Work order a –
Retype the listing exactly, from its first line to the line containing "प्रिंटर फिलामेंट".

***** Reading passage

I caught up with the tour in New Orleans, where my oldest bestie Andrew is the unofficial mayor. Together we followed the band to R.E.M.’s hometown of Athens, Georgia for two shows there. It rocked, y’all, and now I have thoughts. A rich pageant deserves a long letter! If you want great concert photos, Jen Arcade has you covered. If you’re not a fan, read this one as a travelogue from the American South. If you dig the post, leave a comment or share it with another fan, all that good social stuff! The whole point of the tour is to keep talking about R.E.M., right? Here we go—
R.E.M. is not a t-shirt band.
Metallica is a t-shirt band. R.E.M. never settled on a color, a logo, a typeface. Illegibility is the whole point. R.E.M. is headspace band, a housecat band, an unlikely empire built on interior weathers and weird poetry and dreams. A good T-shirt, like a good cover band, must be easy to read.
My sister Nora made us all t-shirts anyways. Pure reverence, with a wink. She’s broken an unspoken rule, shouted out our mumbled secret. She debated the design but her chosen lyric was never in doubt:
I BELIEVE
IN COYOTES
AND TIME AS
AN ABSTRACT
It’s a line from I Believe, from Side 2 of Lifes Rich Pageant. It’s a perfect snapshot of the R.E.M. aesthetic: a soaring yawp (I believe!), a poetic image I can’t explain but just makes sense (I believe in coyotes!), and Michael Stipe’s genius freedom from standard grammar (‘and in time’ would neatly complete the list, but and time arrives as a new and separate thought.) It’s also a nifty summary of Nora and I’s own R.E.M. fandom. She first played the band for me in our 1990s Phoenix childhood full of silkscreened howling coyotes. Even then the American frontier myth had shriveled down to a t-shirt. We Zonie kids had nothing else to believe.
My sister wore her shirt to the Austin show. “It was a crop-top, right?” asked a dude I met at the 40 Watt. “Yeah, I saw her. Right up front.”
Time is not an abstract.

**********

Work order b –
Repeat back, word for word, the part of the R.E.M. tour passage from "My sister wore" to "not an abstract.".

***** Entries shown

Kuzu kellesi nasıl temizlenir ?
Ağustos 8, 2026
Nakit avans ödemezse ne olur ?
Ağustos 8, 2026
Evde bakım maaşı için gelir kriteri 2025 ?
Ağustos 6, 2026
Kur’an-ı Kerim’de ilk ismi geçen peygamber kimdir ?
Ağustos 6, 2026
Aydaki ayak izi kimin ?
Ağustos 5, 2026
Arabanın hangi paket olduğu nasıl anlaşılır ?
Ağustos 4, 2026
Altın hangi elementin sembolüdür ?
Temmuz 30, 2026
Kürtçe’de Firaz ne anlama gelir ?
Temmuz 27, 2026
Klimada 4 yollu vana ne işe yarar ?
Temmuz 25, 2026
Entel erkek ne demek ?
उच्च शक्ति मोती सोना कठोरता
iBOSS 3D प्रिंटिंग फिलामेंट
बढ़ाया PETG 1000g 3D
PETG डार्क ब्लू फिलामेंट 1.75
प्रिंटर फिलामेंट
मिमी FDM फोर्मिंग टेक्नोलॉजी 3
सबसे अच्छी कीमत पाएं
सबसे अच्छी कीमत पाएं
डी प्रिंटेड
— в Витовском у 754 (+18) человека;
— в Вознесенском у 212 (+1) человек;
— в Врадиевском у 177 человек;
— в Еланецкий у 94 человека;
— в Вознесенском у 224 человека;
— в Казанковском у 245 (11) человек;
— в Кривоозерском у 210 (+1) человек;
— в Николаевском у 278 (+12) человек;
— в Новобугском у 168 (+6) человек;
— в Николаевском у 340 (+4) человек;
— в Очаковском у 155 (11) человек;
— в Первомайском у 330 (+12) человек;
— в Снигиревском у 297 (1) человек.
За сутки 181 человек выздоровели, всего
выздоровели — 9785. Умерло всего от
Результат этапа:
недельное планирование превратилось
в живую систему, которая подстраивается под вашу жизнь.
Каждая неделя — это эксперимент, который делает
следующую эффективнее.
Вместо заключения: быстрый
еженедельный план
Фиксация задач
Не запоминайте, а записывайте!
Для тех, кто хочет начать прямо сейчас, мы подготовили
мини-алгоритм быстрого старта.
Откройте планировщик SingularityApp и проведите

**********

Written reply a –
Kuzu kellesi nasıl temizlenir ?
Ağustos 8, 2026
Nakit avans ödemezse ne olur ?
Ağustos 8, 2026
Evde bakım maaşı için gelir kriteri 2025 ?
Ağustos 6, 2026
Kur’an-ı Kerim’de ilk ismi geçen peygamber kimdir ?
Ağustos 6, 2026
Aydaki ayak izi kimin ?
Ağustos 5, 2026
Arabanın hangi paket olduğu nasıl anlaşılır ?
Ağustos 4, 2026
Altın hangi elementin sembolüdür ?
Temmuz 30, 2026
Kürtçe’de Firaz ne anlama gelir ?
Temmuz 27, 2026
Klimada 4 yollu vana ne işe yarar ?
Temmuz 25, 2026
Entel erkek ne demek ?
उच्च शक्ति मोती सोना कठोरता
iBOSS 3D प्रिंटिंग फिलामेंट
बढ़ाया PETG 1000g 3D
PETG डार्क ब्लू फिलामेंट 1.75
प्रिंटर फिलामेंट

Written reply b –
My sister wore her shirt to the Austin show. “It was a crop-top, right?” asked a dude I met at the 40 Watt. “Yeah, I saw her. Right up front.”
Time is not an abstract.